A newly-appointed Thrissur collector takes up the task of cleansing up town of its shortcomings and rallying individuals for a noble cause, by bringing back a mud bike Grand Prix. The race is a platform to settle recent scores and unearth new heroes for those in Diwanjimoola.
REVIEW: Right from its begin, director Anil radhakrishnan Menon’s latest film Diwanjimoola Grand Prix makes it clear that it tunnels into a story a couple of group of people and their interests in a very place referred to as Diwanjimoola in Thrissur. without any flurry, the audience is planted straight in a very gallery at the side of its residents as they apprehensively set for the start of a dirt bike athletics tournament.
Using multiple characters within the gallery, the director unfolds the plot taking the audience back and forth to what led to the Grand Prix and its importance. A start lineis that the entry of newly-appointed collector Sajan Joseph IAS (Kunchacko Boban) WHO takes up the task of setting his town so as. a number of his challenges areuniting its residents particularly those within the wards wherever gang wars are current, allocating funds for a mental hospital and calming the residents once his higher-ups call for a ban on crackers in Thrissurpooram. As a solution to those, he proposes bringing back the Diwanjimoola Grand Prix, that was once the pride of the place.
Along the means, we tend to are introduced to many eclectic characters – Jithender (Siddique), a quadriplegic and former bike racer, his daughter and ward member Effymol (Nyla Usha), a deaf and mute youth Sattan (Rahul Rajasekharan) and his gang comprising contrary youth. The collector’s proposal to restart the dirt biketournament, offers all of them a typical purpose. however the cluster attempt to achieve their goal despite the hurdles completes the plot.
The first half the movie, written by Anil and Prashant Nair IAS, takes its time establishing the characters. However, it does not justify that as by the half some of the characters are hardly relevant to what happens and even the friendly appearances used to narrate the story take the focus off from the plot. In fact, those introduced within the latter half – such as mechanic Davis (Nedumudi Venu) and a race coach-turned-preacher Varghese (Vinayakan) – are more entertaining and fuels the movieforward.

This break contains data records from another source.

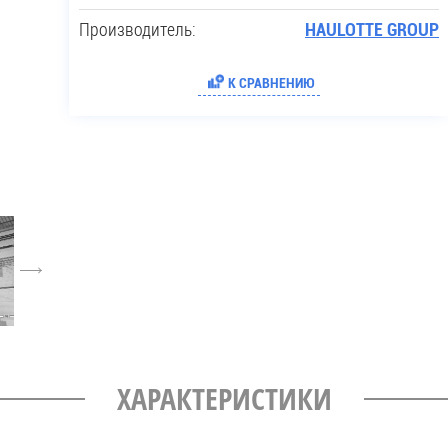
Производитель:
HAULOTTE GROUP
К СРАВНЕНИЮ
6
ХАРАКТЕРИСТИКИ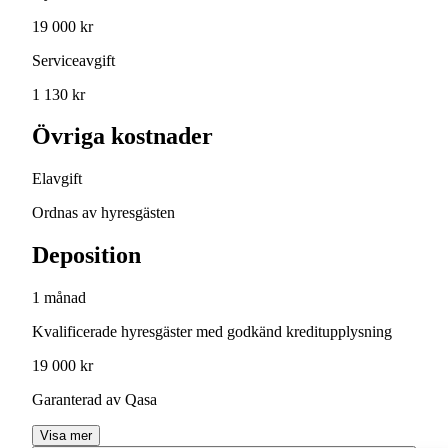
19 000 kr
Serviceavgift
1 130 kr
Övriga kostnader
Elavgift
Ordnas av hyresgästen
Deposition
1 månad
Kvalificerade hyresgäster med godkänd kreditupplysning
19 000 kr
Garanterad av Qasa
Visa mer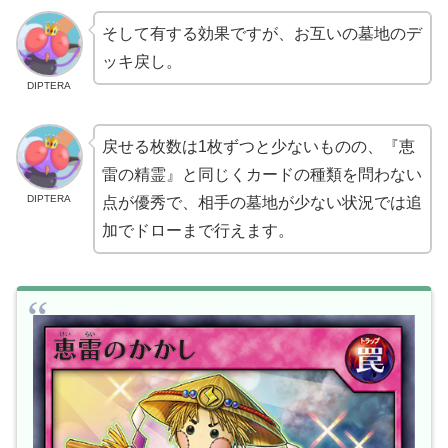
そして有する効果ですが、お互いの墓地のデ
ッキ戻し。
DIPTERA
戻せる枚数は1枚ずつと少ないものの、『恵
雷の精霊』と同じくカードの種類を問わない
DIPTERA
点が優秀で、相手の墓地が少ない状況では追
加でドローまで行えます。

The film has its laugh-out-loud moments, with Vinayakan, Siddique and newcomer Rajiv, WHO capably plays Sattan’s friend within the film. Effymol is perhaps Nyla’s best role however with the actress acing the Thrissur accent and lending quality to the character’s go-getter angle. Siddique ups his game as a quadriplegic within thefilm whereas debutant Rahul too emotes well to attach with the audience while not words. Kunchacko Boban, Rajeev Pillai and Sijoy Varghese do justice to their components.
The end though is certain but Alex J Pulickal’s frames within the final race once again place the audience bang within the centre of the track, to sustain the fun. Anil has opted for a far lighter tone for his latest outing compared to his previous films and the satire has its heart in right place – discussing problems with false guaranteesby politicians, youth while not purpose, neglecting the travails of the voiceless and significance of culture. However, it tries to focus on too much while not really thruston any. that would have packed some power to the film.